Last week the group had some early Black Friday deals, including buy-one-get-one-half-price deals, and will be releasing the deals for the event from tomorrow. Waecker said the group had plenty of stock and new stock arriving from suppliers daily up until a week before Christmas.

The Warehouse will have a range of deals online and in-store including a two-month Disney Plus subscription when you spend over $100 on toys and $100-plus discounts on barbecues.

Noel Leeming will have some of its “lowest prices ever” of Panasonic, Sony and Samsung products as well as other popular consumer electronic brands, while Warehouse Stationery will have a large percentage off deals on computers, laptop and printer ink and toners.

Torpedo7 will have buy-one-get-one-free deals on apparel and fitness gear, and e-commerce retailer TheMarket will have discounts of up to 50 per cent on brands, including Cotton On, L’Oreal, Kiehl’s, Lego and Breville, and offering further 10 per cent discount coupons.

The group will be launching all of its deals online first, at some chains the day before the event, and then rolling them out to the stores on November 27.

Furniture Zone is advertising queen bed mattresses for $99.00 and shoe brand Timberland is offering 20 per cent discounts on product both online and in-store on Black Friday. Hej Hej is offering global free shipping, while ASICS has opted to donate 20 per cent of its sales from Friday to Monday to Variety the Children’s Charity.

Kiwi jewellery brand Silk & Steel will donate 10 per cent of all online sales of their Talisman collection during the month of December to a mental health charity, kicking off on Cyber Monday, while woollen shoe company Allbirds will be taking part in a pay-it-forward-to-the-planet initiative. Instead of slashing prices, it will be increasing them by $1 and says $2 from each purchase will be donated to Fridays For Future, the youth-led international climate movement founded by climate activist Greta Thunberg.

Clothing retailer Superdry will have 30 per cent discounts store wide and online from November 27 to 30. Its VIP sales event will kick off on Wednesday this week.

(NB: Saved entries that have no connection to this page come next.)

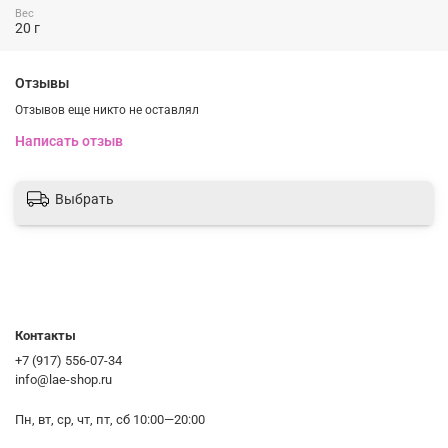
⠀⠀Расскажу как можно сделать губы аппетитныии и ухоженными.
Вес
20 г
⠀⠀Поможет вам в этом ночная маска для губ с ароматом мяты и
шоколада Laneige Lip Sleeping Mask
⠀⠀Маска ночная, поэтому пока вы спите масочка улажняет, питает,
Отзывы
восстанавливает, заживляет поврежденную кожк. К тому же она
Отзывов еще никто не оставлял
смягчает кожу губ, при этом мягко удаляет омертвевшие клетки, а
также помогает заживлению при ранка и трещинах на губам. Губки
Написать отзыв
ваши на утро мягкие, гладкие и губная помада отлично ложится на
них.
⠀⠀Не смотря на то, что маска ночная можно ипользовать её и
Выбрать
днём. Ни один бальзам губ не справляется с сухостью губ лучше.
Эта маска обладает приятным лёгким ароматом.
⠀⠀Особая технология MOISTURE WRAP позволяет активным
компонентам проникать максимально глубоко в клетки эпидермиса
и лучше усваиваться кожей. Создает на поверхности защитную
плёнку, которая приветствует испарению влаги и поддерживает
Контакты
оптимальный уровень увлажнения.
+7 (917) 556-07-34
⠀⠀
Давайте рассмотрим действующие компоненты маски:
info@lae-shop.ru
Масло ши - обладает ярко выраженным смягчающим действием,
ускоряет ранозаживление.
Пн, вт, ср, чт, пт, сб 10:00—20:00
Масло семян мурумуру - эффективно устраняет сухость,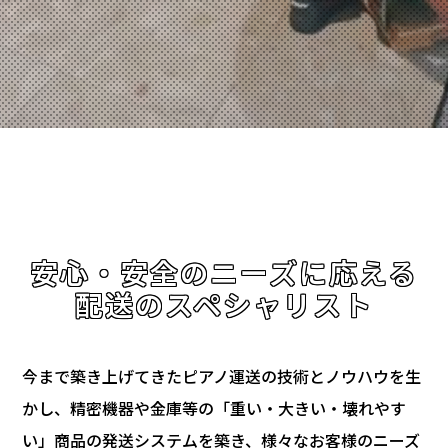
安心・安全のニーズに応える
配送のスペシャリスト
今まで築き上げてきたピアノ運送の技術とノウハウを生
かし、精密機器や金庫等の「重い・大きい・壊れやす
い」商品の発送システムを築き、様々なお客様のニーズ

Matthew Iozzi, head of marketing for Australia and New Zealand for the popular clothing retailer, said Black Friday had grown to become “what is arguably the biggest sales event to rival Boxing Day sales” within our region.

Iozzi said the company had a comprehensive digital marketing strategy that included working with influencers and would be pushed out on social media platforms Facebook, Instagram and TikTok.

“Black Friday is the first sales event of the year because of Covid. Traditional sale periods have been thrown out the window and what we can see from a broad range of retailers is it is a key period for a lot us,” Iozzi told the Herald.

“Black Friday every year is getting bigger and bigger, the profit margins are going up and up and up. And given the restrictions on the Australian and New Zealand communities over the last six months, I anticipate a large buy-in from the community than ever before.

“The current trajectory of the sales event is very close to matching that of what it currently is in the United States.”